[SUPPLIED MATERIAL — start]
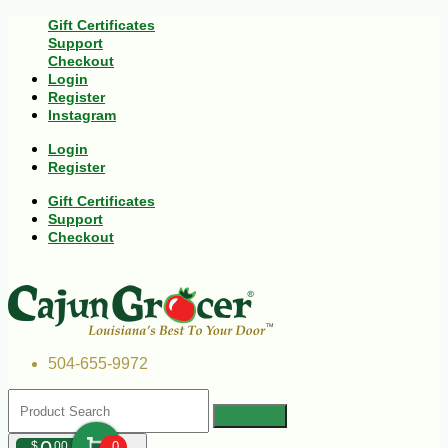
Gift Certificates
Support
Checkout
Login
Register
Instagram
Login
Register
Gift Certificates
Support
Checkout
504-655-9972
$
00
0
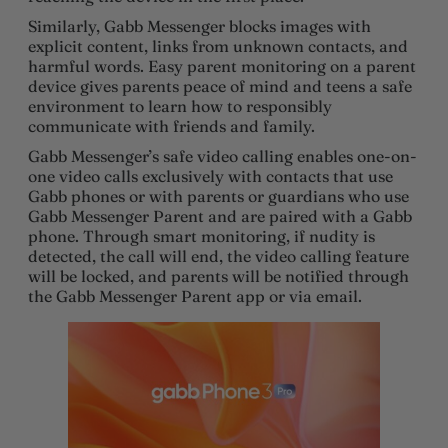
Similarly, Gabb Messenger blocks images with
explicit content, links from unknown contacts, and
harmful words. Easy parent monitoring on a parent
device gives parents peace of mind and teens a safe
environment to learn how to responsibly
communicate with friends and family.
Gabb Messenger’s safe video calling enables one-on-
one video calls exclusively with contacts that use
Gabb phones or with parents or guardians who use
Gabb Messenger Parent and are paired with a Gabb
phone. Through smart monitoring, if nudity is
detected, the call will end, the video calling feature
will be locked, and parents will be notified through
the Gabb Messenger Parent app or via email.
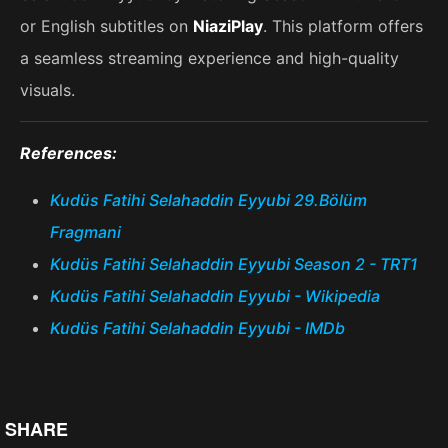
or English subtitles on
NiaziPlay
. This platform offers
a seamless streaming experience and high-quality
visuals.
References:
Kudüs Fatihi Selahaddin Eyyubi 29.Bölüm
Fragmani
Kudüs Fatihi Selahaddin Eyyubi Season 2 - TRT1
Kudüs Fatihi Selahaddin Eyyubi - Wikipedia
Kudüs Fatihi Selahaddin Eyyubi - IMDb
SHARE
[SUPPLIED MATERIAL — finish]
[SUPPLIED MATERIAL — start]
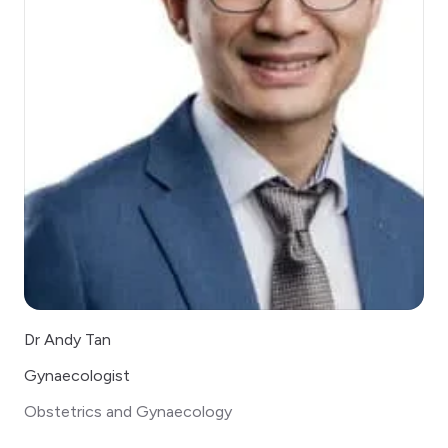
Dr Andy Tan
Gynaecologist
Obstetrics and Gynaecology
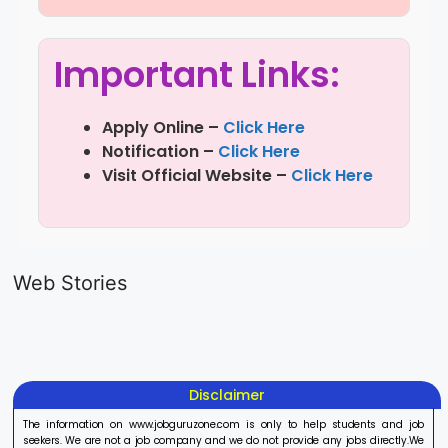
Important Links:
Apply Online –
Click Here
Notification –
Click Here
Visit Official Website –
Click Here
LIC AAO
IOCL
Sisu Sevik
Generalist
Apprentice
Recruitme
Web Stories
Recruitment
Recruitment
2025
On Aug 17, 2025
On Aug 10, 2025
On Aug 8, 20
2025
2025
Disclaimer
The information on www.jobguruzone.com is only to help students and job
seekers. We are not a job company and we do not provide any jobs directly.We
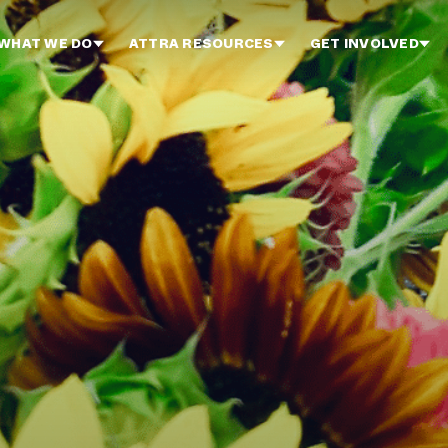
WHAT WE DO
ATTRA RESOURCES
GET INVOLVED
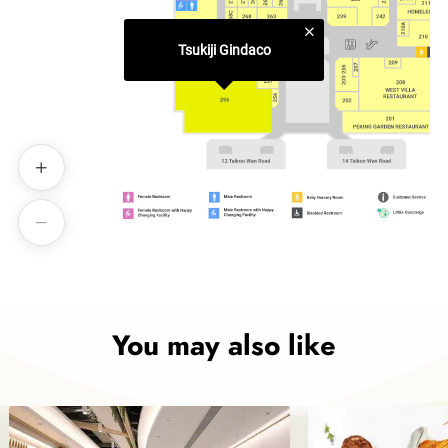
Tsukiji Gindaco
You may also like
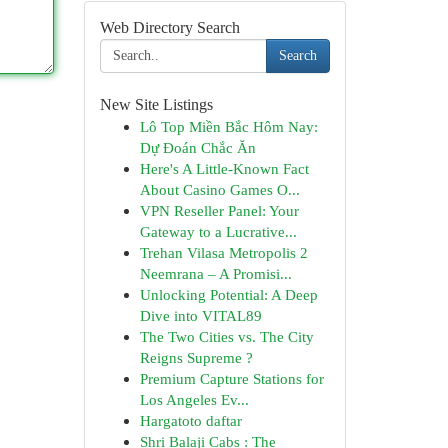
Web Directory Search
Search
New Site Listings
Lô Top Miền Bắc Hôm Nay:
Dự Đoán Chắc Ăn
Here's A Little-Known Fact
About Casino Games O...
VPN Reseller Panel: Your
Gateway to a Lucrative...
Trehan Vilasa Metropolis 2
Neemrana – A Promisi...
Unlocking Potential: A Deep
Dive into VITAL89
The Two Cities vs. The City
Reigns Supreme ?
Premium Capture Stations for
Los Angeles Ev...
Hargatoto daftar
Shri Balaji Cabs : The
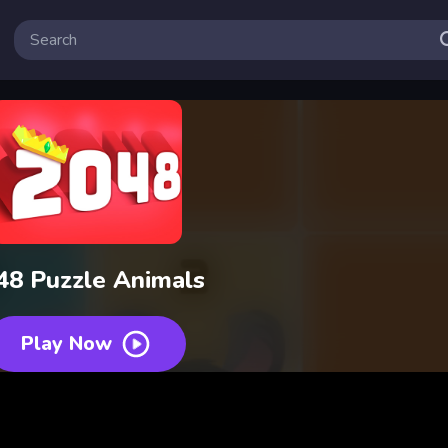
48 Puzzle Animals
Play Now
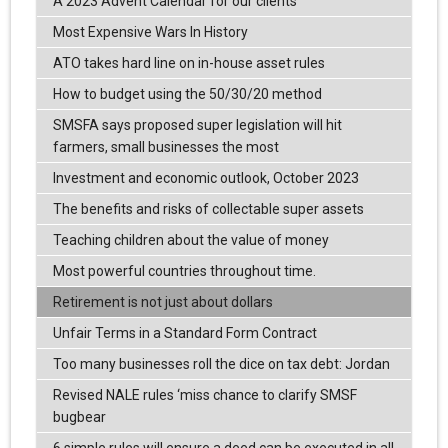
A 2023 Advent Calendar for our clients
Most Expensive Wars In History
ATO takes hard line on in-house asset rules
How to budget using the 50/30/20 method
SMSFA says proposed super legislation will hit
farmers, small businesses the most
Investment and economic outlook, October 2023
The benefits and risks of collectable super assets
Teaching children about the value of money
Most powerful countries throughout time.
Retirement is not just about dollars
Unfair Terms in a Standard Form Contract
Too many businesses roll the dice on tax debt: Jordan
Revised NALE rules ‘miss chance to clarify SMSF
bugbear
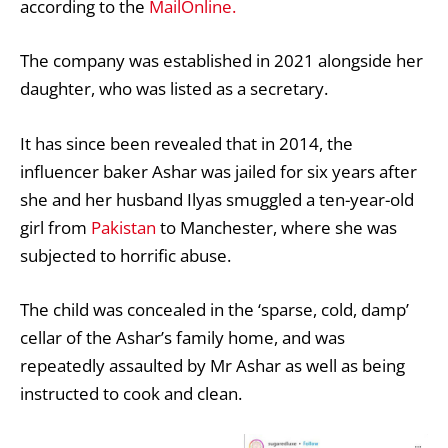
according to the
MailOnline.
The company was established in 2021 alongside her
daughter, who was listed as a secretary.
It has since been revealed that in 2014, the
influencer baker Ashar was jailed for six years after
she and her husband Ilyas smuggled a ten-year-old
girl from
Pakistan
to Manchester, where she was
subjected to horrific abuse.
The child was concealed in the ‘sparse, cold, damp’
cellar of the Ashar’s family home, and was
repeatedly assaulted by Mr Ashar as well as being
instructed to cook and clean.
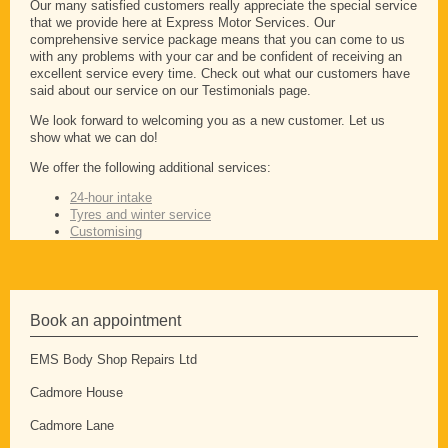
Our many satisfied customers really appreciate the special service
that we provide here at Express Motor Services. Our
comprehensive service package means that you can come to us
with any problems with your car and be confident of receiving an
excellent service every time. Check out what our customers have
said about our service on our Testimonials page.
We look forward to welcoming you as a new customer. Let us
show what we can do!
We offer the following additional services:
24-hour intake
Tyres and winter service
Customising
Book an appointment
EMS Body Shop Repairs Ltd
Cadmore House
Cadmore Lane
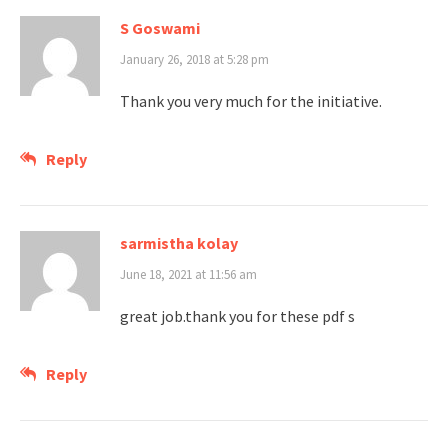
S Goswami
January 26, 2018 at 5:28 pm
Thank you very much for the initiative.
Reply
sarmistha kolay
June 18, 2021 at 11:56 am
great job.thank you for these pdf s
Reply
[SUPPLIED MATERIAL — finish]
[SUPPLIED MATERIAL — start]
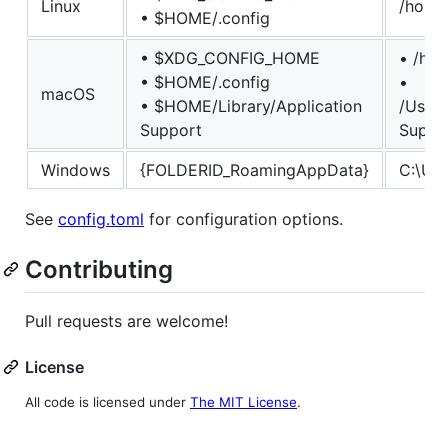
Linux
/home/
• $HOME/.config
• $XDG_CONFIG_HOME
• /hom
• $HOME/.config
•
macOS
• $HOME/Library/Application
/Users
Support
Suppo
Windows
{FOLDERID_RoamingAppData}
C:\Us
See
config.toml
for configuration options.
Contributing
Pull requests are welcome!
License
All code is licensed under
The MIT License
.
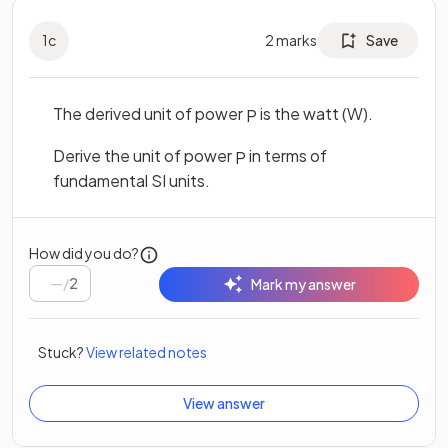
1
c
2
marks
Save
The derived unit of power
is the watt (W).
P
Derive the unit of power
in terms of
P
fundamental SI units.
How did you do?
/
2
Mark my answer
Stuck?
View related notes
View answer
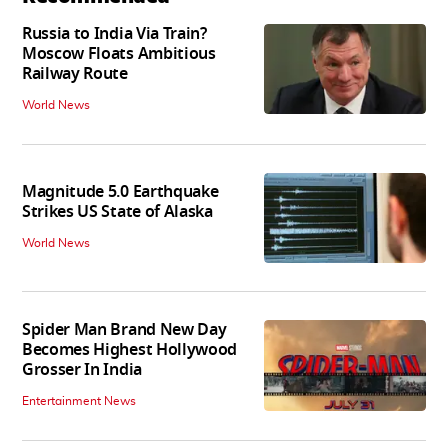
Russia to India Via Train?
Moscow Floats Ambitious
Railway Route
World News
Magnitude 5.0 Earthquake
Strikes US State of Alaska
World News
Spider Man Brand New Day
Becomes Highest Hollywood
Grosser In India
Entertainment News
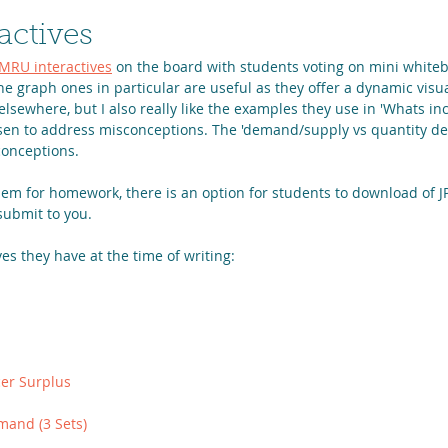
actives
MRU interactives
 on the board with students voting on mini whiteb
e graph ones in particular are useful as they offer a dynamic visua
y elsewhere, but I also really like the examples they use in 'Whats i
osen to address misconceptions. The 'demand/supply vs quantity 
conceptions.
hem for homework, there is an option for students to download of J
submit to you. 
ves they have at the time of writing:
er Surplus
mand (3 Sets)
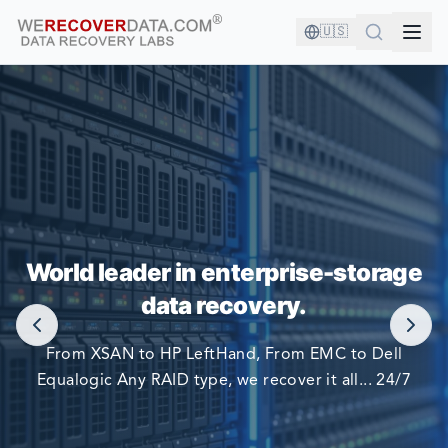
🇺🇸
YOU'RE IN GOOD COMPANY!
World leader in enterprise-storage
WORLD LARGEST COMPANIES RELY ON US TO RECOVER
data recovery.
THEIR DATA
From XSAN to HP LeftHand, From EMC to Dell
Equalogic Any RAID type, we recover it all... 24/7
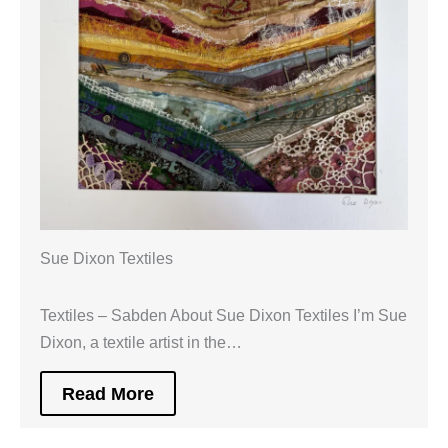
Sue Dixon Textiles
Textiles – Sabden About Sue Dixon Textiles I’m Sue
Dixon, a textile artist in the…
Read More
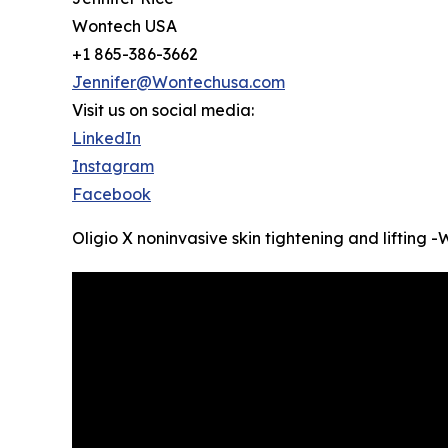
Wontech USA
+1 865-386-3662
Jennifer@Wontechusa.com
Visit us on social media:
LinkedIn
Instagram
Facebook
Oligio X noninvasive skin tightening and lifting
[SUPPLIED MATERIAL — finish]
▶ **TRY IT**
Using the listing above, list every line in which the string "will" occurs.

▶ **RESPONSE BELOW**
detected, the call will end, the video calling feature
will be locked, and parents will be notified through
SMSFA says proposed super legislation will hit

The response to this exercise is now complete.